I guess it depends on what things one considers really important...The really important things for me are offline anyway.
It's offline that you're screwed in identity fraud.
I have had many phases over the years. What you describe above, I do not have the energy for at the moment, and do not get paid enough to somehow foster that kind of energy into my life from nowhere. I simply do not currently have it in me to make people something they are not. And, from where I stand, most of it seems extremely unrealistic unless immersed in a culture that already largely embraces this attitude. What you are talking about goes deeper than piano lessons and I run into walls when approaching it that way, too. I currently have about 85 students and have been an extremely passionate musician and educator. I am not talking about negligence or as somebody who has just thought and taught one way during my teaching career. If you are sincere, thanks for trying. What would really convince me or help me or give me a new perspective is to see anybody on this forum and/or one of my own teachers actually work with one of my students and their parents for a lesson and get something out of them that I cannot; and to chart a course for this student that I cannot; and to not just turn them out the door. And I mean that in all seriousness. Even just writing this post I can feel all the same walls. I am still deeply sad about the piano and I guess I just will be for the rest of my life. Writing these things may help me sort some things out as I am indeed taking steps forward in my life, but writing these and reading these is not the same thing as developing the curriculum I had believed I was going to create, or studying and demonstrating the things I had believed I would. It is not the same thing as being immersed in a music school with colleagues and dedicated teachers, and an entire opportunity to work on my musical crafts with a full circle of learning available to me (1. Study 2. Suitable Application 3. Honest Feedback). But, anymore, even that seems like a pretty unrealistic idea on what people actually get in a formal education program, almost as though it doesn't even exist in the world as my guts wish(ed) it did. Or, even if it exists, so what? How does it affect the world, or even the individual, in an above average way (especially after leaving/graduating the program)?

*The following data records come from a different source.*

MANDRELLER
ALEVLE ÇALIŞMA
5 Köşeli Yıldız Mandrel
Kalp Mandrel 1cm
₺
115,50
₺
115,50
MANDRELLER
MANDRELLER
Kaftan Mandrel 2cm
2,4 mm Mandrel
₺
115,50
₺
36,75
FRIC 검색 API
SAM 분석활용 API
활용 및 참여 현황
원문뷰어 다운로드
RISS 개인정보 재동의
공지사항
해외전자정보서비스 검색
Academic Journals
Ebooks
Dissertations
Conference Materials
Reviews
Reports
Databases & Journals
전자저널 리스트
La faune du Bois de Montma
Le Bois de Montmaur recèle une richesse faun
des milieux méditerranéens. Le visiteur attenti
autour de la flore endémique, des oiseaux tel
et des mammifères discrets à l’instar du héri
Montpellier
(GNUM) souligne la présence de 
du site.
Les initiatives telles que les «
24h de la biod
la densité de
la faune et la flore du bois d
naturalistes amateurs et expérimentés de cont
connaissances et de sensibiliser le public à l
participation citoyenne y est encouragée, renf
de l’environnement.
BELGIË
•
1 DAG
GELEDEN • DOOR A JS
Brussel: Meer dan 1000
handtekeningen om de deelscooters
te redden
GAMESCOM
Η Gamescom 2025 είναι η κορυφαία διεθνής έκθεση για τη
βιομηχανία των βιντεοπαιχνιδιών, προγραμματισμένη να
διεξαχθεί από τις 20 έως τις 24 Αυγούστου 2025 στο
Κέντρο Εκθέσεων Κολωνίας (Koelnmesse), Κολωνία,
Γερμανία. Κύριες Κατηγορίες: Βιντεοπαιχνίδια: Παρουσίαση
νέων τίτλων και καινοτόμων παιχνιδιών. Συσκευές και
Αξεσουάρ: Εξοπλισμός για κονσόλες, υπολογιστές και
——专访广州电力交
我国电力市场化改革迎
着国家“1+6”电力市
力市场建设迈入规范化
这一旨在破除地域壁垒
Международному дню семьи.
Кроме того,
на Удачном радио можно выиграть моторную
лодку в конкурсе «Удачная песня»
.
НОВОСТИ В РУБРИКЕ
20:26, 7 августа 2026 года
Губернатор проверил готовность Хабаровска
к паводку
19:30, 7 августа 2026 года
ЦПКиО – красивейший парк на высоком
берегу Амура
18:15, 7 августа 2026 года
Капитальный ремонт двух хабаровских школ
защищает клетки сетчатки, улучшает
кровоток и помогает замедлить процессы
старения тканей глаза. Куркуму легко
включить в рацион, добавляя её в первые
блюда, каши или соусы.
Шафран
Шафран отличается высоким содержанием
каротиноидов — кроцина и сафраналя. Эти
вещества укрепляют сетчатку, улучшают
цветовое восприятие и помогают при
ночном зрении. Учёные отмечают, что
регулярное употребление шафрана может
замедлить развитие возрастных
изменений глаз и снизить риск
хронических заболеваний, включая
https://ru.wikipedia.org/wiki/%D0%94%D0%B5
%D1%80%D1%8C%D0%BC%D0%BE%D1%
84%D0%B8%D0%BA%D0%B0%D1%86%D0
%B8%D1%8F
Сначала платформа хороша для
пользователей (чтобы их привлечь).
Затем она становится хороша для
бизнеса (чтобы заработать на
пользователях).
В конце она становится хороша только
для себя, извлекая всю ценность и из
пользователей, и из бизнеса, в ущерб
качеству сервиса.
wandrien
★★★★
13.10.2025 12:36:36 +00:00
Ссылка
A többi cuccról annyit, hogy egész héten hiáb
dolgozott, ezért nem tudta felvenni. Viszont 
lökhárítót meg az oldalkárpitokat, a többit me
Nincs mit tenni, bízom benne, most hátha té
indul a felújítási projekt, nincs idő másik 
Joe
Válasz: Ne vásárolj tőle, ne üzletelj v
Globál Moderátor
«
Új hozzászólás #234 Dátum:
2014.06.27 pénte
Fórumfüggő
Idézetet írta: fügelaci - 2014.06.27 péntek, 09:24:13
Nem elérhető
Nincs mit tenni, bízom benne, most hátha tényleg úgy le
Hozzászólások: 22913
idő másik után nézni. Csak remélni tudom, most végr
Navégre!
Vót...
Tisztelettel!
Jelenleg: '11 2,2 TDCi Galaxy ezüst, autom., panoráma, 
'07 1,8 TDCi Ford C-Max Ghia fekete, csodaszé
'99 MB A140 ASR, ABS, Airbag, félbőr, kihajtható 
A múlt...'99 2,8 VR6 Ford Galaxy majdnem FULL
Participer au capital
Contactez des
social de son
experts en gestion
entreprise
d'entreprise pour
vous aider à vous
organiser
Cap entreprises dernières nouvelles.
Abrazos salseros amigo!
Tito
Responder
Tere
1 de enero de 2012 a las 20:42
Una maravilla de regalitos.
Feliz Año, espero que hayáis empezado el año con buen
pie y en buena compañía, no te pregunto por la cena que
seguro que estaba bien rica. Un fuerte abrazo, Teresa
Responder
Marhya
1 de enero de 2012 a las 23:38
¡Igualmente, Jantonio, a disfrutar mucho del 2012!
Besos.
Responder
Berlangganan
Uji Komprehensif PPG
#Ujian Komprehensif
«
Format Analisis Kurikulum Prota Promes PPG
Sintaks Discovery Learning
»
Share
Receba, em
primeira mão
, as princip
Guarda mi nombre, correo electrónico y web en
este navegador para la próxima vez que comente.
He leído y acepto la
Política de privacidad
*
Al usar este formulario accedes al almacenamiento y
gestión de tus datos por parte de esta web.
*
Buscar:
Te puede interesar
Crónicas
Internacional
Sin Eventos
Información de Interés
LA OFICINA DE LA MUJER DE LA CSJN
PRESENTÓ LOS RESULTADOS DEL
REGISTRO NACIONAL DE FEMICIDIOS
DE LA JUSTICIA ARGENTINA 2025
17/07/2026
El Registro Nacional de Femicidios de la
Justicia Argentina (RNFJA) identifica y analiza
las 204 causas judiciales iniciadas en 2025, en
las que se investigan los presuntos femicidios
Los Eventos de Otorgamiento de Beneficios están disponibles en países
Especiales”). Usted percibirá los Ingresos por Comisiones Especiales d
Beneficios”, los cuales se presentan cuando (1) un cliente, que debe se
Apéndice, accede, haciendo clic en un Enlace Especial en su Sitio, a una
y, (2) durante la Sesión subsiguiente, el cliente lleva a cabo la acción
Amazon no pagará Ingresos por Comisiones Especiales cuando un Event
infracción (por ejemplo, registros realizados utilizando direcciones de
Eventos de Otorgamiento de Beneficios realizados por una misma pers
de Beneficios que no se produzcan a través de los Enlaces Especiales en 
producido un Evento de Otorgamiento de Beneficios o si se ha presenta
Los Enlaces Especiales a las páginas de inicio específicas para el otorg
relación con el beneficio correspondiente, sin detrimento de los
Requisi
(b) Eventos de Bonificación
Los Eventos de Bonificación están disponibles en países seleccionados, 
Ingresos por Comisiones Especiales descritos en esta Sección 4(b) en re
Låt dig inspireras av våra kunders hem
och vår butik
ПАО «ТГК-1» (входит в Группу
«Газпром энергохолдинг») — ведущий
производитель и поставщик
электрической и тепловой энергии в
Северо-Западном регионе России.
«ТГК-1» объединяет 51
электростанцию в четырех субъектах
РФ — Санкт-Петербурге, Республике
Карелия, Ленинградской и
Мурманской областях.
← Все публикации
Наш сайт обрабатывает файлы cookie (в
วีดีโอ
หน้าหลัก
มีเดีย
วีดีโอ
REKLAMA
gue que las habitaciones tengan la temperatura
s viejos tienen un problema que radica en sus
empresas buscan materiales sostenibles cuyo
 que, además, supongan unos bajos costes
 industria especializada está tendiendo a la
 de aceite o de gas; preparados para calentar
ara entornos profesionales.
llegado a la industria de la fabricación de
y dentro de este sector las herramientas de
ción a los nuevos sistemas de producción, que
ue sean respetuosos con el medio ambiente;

Alistair, to sum up, are you suggesting that by typing or not typing the words "my life" it somehow concretely indicates something in particular? Feel free to be more direct. And yes, it's very possible I have actually consciously considered that.
I didn't make mention of "not typing the words", but what I was seeking to suggest - or at least put forward as something to which some thought might be given - is that the frequency with which you use that phrase might be take to imply that a disproportionate amount of what you write around it on each such occasion embraces a tendency to appear to see so many things in terms of the manner and matter of their impact upon you personally - in other words, an impression perhaps analogous to the description of a cross-rhythm as, say, 7 in the time of 6 - only this time it's whatever's being discussed in the time of m1469.Just wondering - and I hope that I've been clearer now in answering your question as best I believe I am able.Best,Alistair
Or, to paraphrase...
I'd go with that for m1469.Something like this for Alistair....
What would really convince me or help me or give me a new perspective is to see anybody on this forum and/or one of my own teachers actually work with one of my students and their parents for a lesson and get something out of them that I cannot; and to chart a course for this student that I cannot; and to not just turn them out the door.